1. The scene filmed by the office boy during shots 1 to 3 is shown full-screen now seen from the back and as a medium close-up.
2. Same set as 4. The director's wife asks her husband for explanations, hits him and leaves furious.
3. Scene 3: Same set as 1. The director is dictating a letter to his secretary. His wife enters with a young man and forces her husband to fire the secretary and replace her by the man.

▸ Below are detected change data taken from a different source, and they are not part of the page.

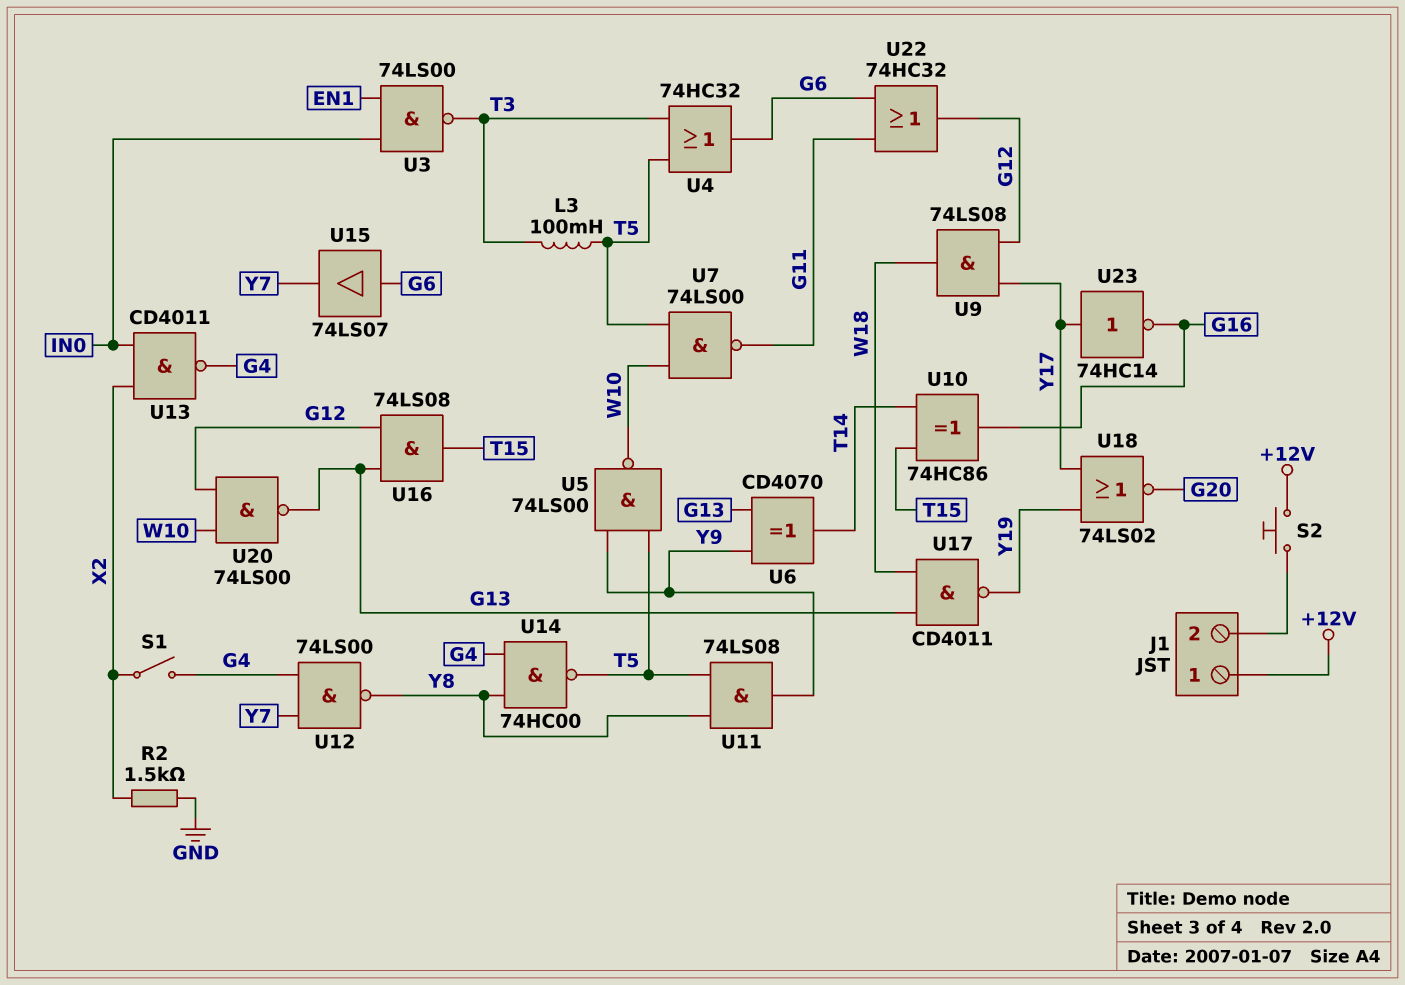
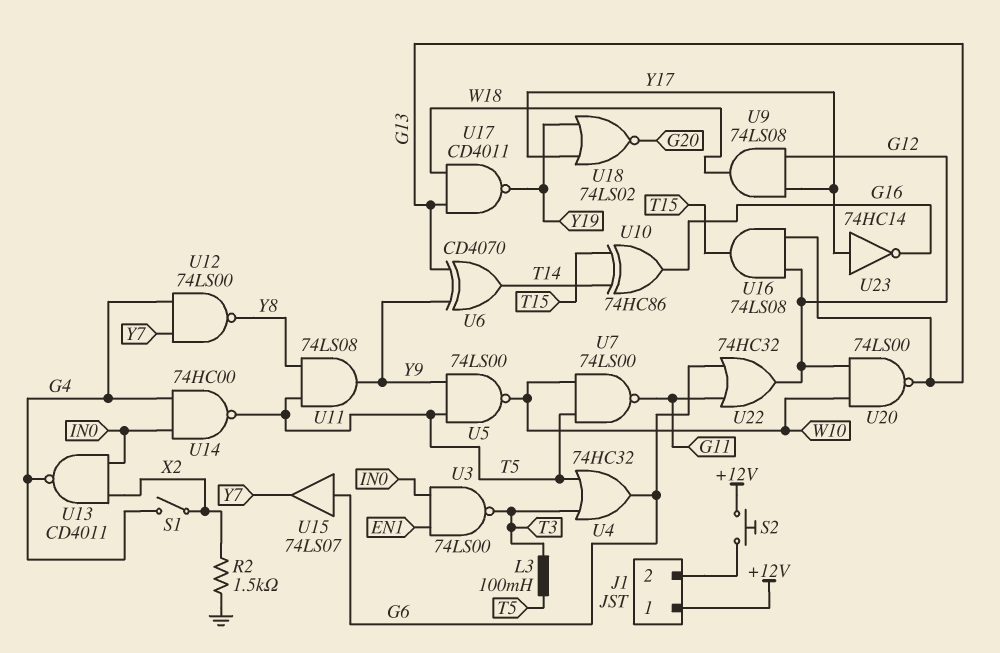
U14: NAND 74HC00 (in G4, in Y8, out T5) -> NAND 74HC00 (in G4, in IN0, out T5)

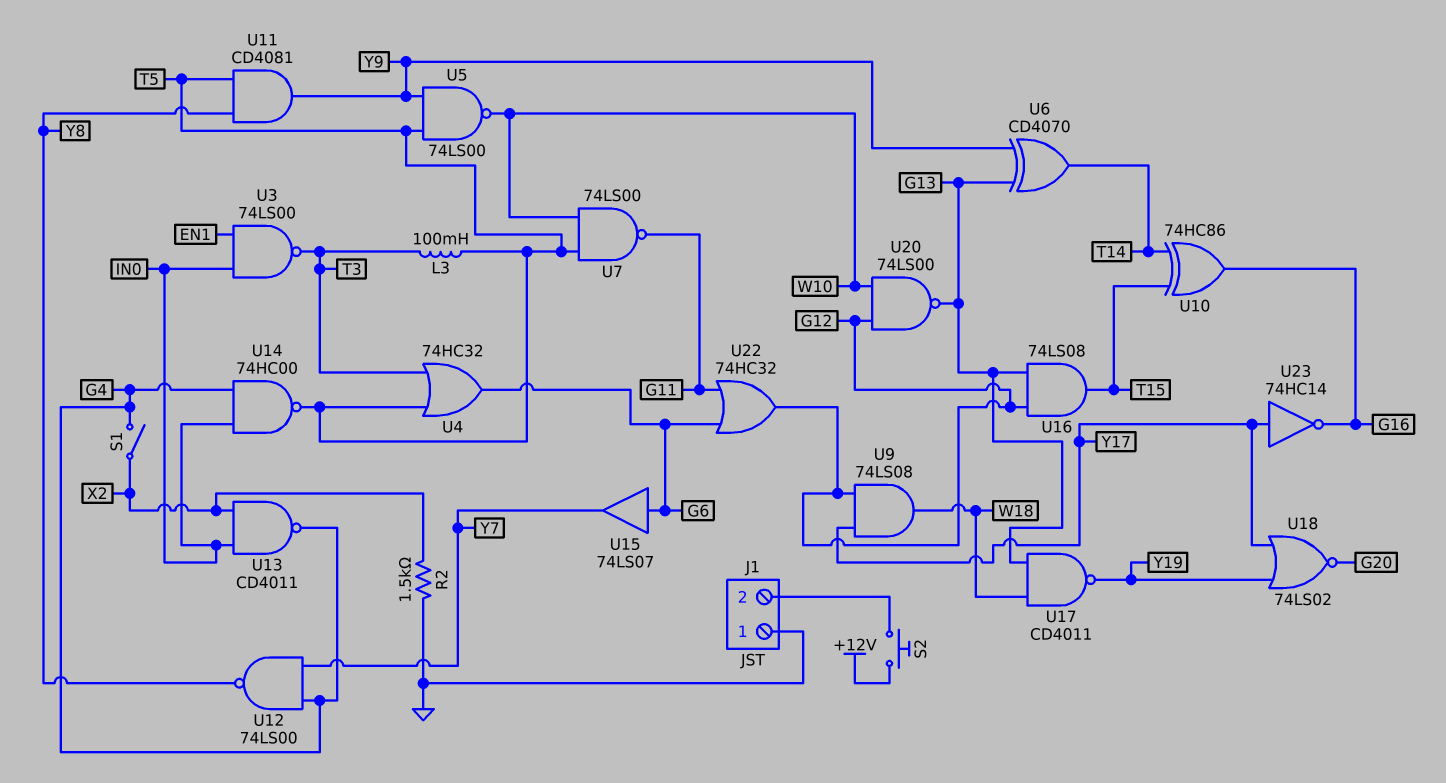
J1 pin 1: +12V -> GND
U11: AND 74LS08 (in T5, in Y8, out Y9) -> AND CD4081 (in T5, in Y8, out Y9)

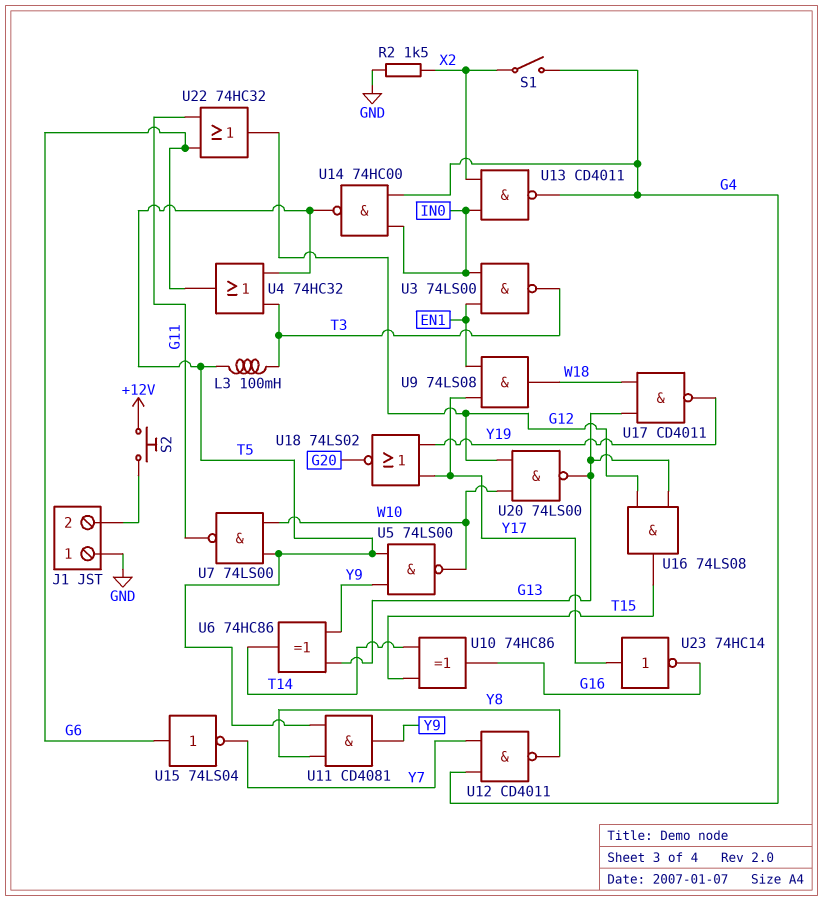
U6: XOR CD4070 (in G13, in Y9, out T14) -> XOR 74HC86 (in G13, in Y9, out T14)
U9: AND 74LS08 (in G12, in Y17, out W18) -> AND 74LS08 (in EN1, in Y17, out W18)
U12: NAND 74LS00 (in G4, in Y7, out Y8) -> NAND CD4011 (in G4, in Y7, out Y8)
U15: buffer 74LS07 (in G6, out Y7) -> NOT 74LS04 (in G6, out Y7)

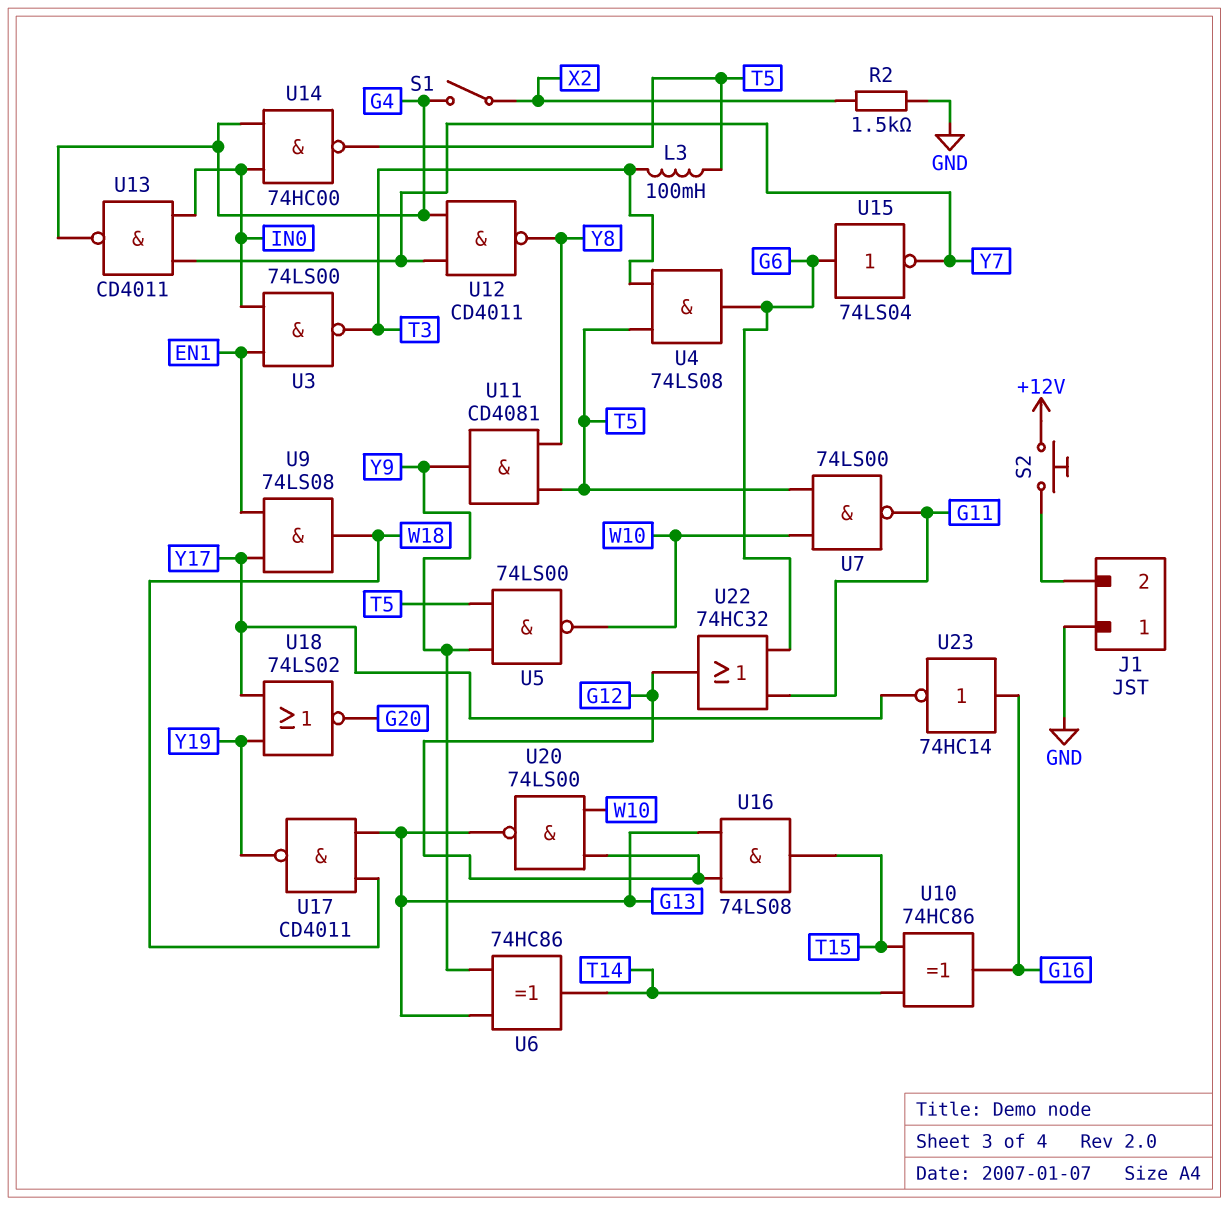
U4: OR 74HC32 (in T3, in T5, out G6) -> AND 74LS08 (in T3, in T5, out G6)
U13: NAND CD4011 (in IN0, in X2, out G4) -> NAND CD4011 (in IN0, in Y7, out G4)
U23: NOT 74HC14 (in Y17, out G16) -> NOT 74HC14 (in G16, out Y17)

Original features of this short film have been highlighted by various commentators, notably the use of a mise en abyme with the film-in-film process involving the filming of a scene by a camera visible on-screen and the later display of the film taken. Tom Gunning mentions it as one of the earliest example of the camera playing an "essential role as the mute yet unassailable witness of a crime." Christian Quendler cites it as the first example of the way in which the dissonances between human perception and camera vision have been the object of playful exploration in early films. He argues that the film "consciously exploits the reconciliation of these dissonances as a means of self-promotion". This is reinforced by the fact that the Biograph brand is displayed on a sign shown in front of the screen before the film starts. Judith Mayne mentions the film as the first example of a new category of films where the storyteller is the photographer or image-maker, also stressing that the action takes place in the office of the Biograph company.

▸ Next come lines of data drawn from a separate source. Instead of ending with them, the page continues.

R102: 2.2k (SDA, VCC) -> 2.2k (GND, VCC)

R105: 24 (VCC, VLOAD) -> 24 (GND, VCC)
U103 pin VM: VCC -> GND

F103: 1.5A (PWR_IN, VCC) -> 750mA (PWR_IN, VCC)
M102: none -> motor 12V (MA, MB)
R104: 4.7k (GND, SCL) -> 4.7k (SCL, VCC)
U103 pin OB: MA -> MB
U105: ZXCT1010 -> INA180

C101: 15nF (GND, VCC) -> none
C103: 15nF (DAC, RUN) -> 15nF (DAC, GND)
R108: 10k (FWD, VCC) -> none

Katherine Manthorne considers this film as an example of the way in which early cinema, with the ubiquitous camera eye, "provided an invaluable source of carnal knowledge, one that was necessarily acquired through its lens." Paul Young mentions it as an example of the early cinema "voracious appetite for the most intimate and embarrassing aspects of the private sphere." He considers that it can be seen as including a "friendly" warning that if the use of camera became widespread, no one's privacy would be safe. He observes indeed that, as the film-in-film is not presented matted into the long shot of the proscenium, as was the case in e.g. The Countryman and the Cinematograph or Uncle Josh at the Moving Picture Show, spectators see the same film as the director. This alignment of the point of view of the audience with that of the director "implies that the viewer could be next - that anyone could be filmed in a compromising position and displayed before a jury of their spectatorial peers."

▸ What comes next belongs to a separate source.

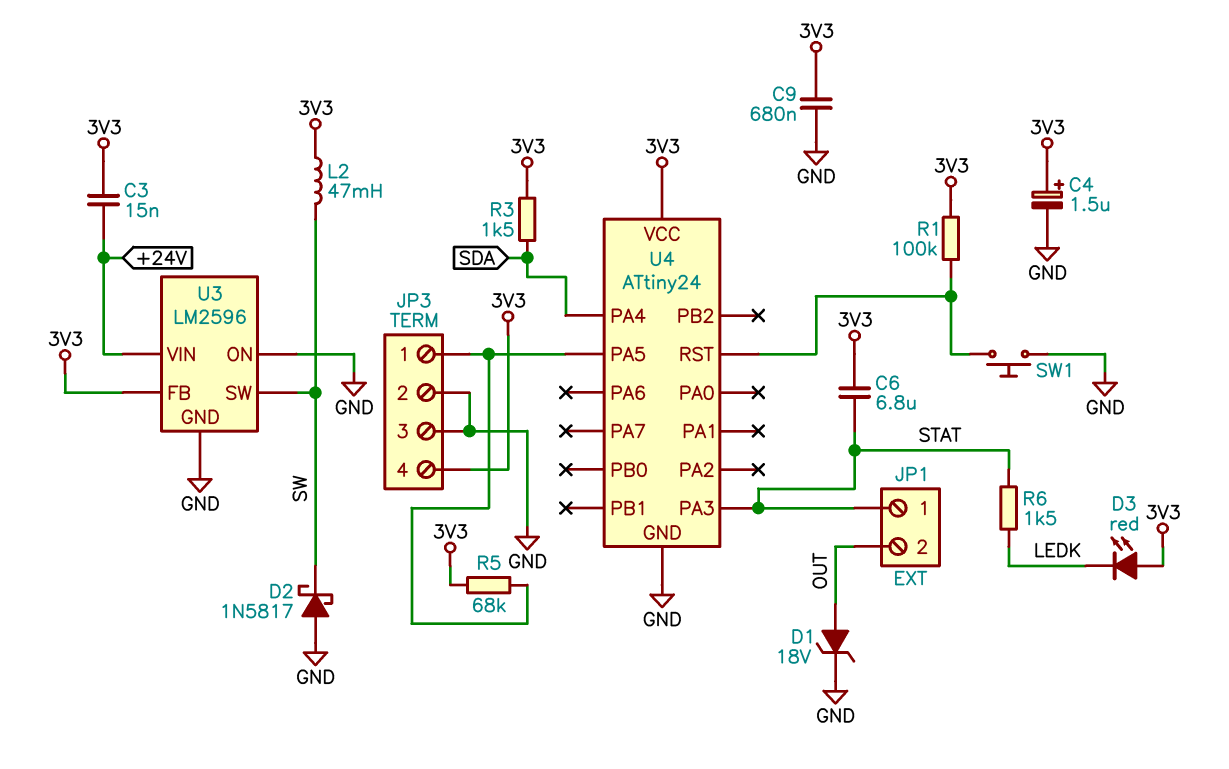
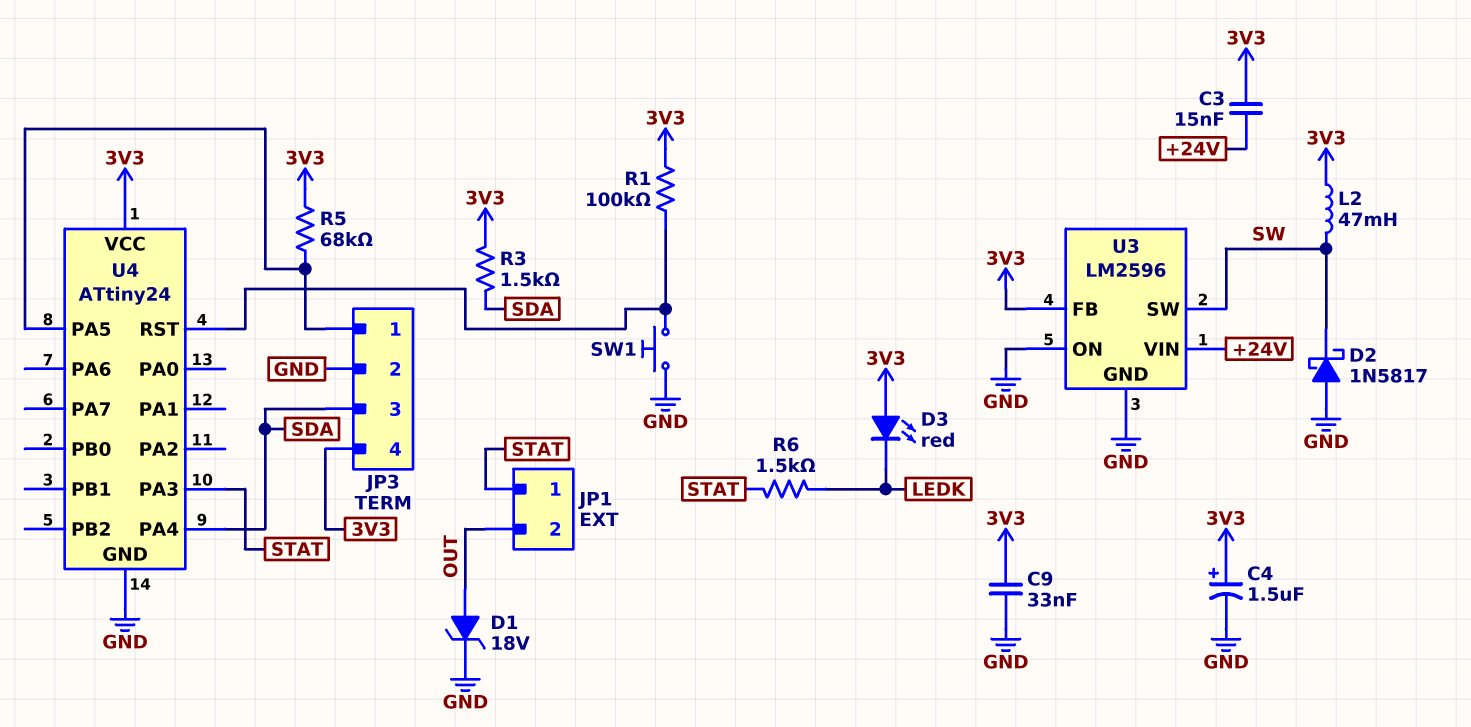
C6: 6.8uF (3V3, STAT) -> none
C9: 680nF (3V3, GND) -> 33nF (3V3, GND)
JP3 pin 3: GND -> SDA

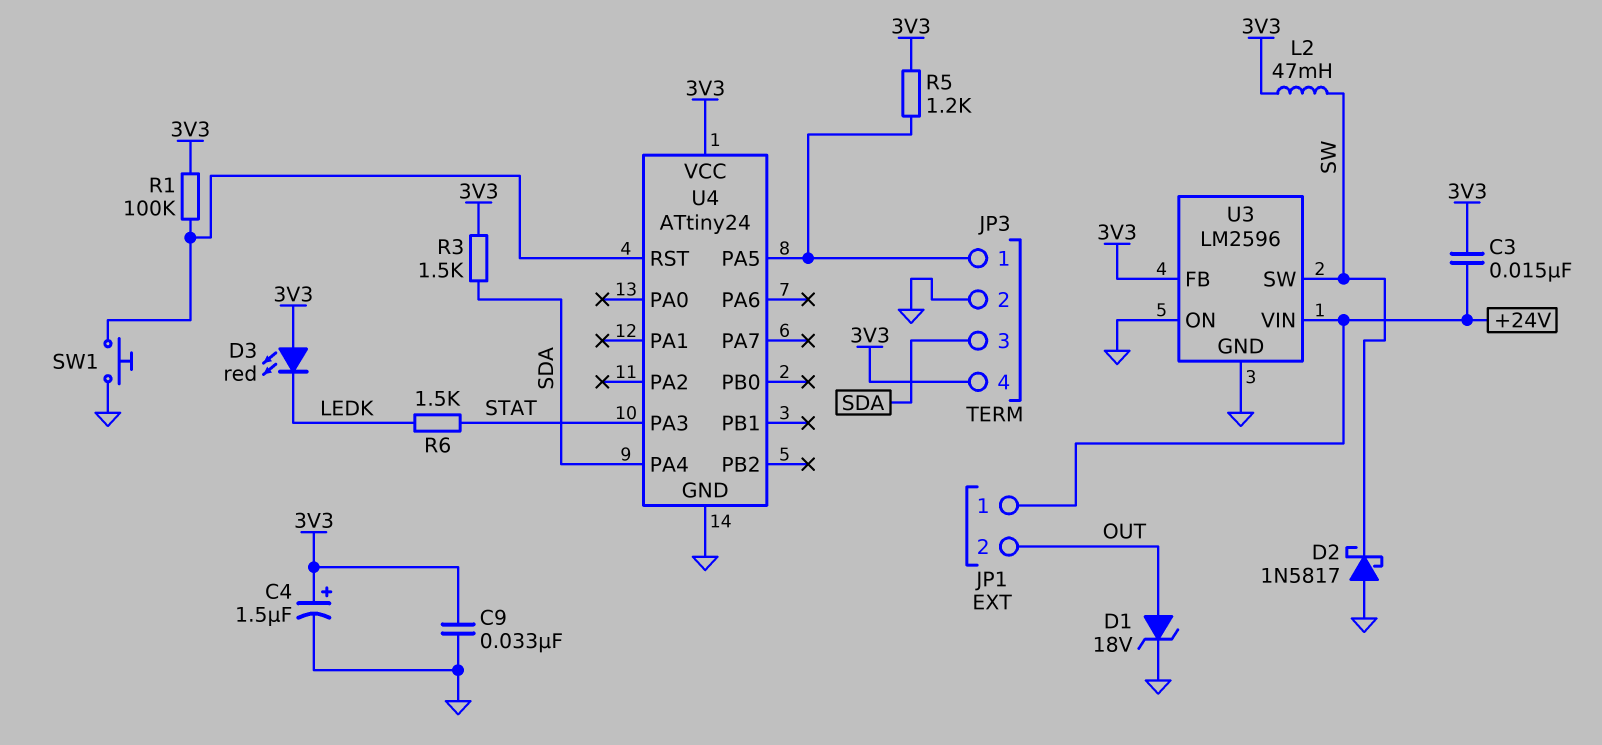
JP1 pin 1: STAT -> +24V
R5: 68k (3V3, JP3/1) -> 1.2k (3V3, JP3/1)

Noël Burch highlights two innovations introduced by this film in terms of cinematographic language. The first is the filming of a scene from two different angles, or "match with a change in axis". The second, less successful, is an attempt to show at the same time two scenes taking place at two different locations during a telephone call; this was done by superimposition, which made it difficult to distinguish anything. Future films will use split screen for that purpose.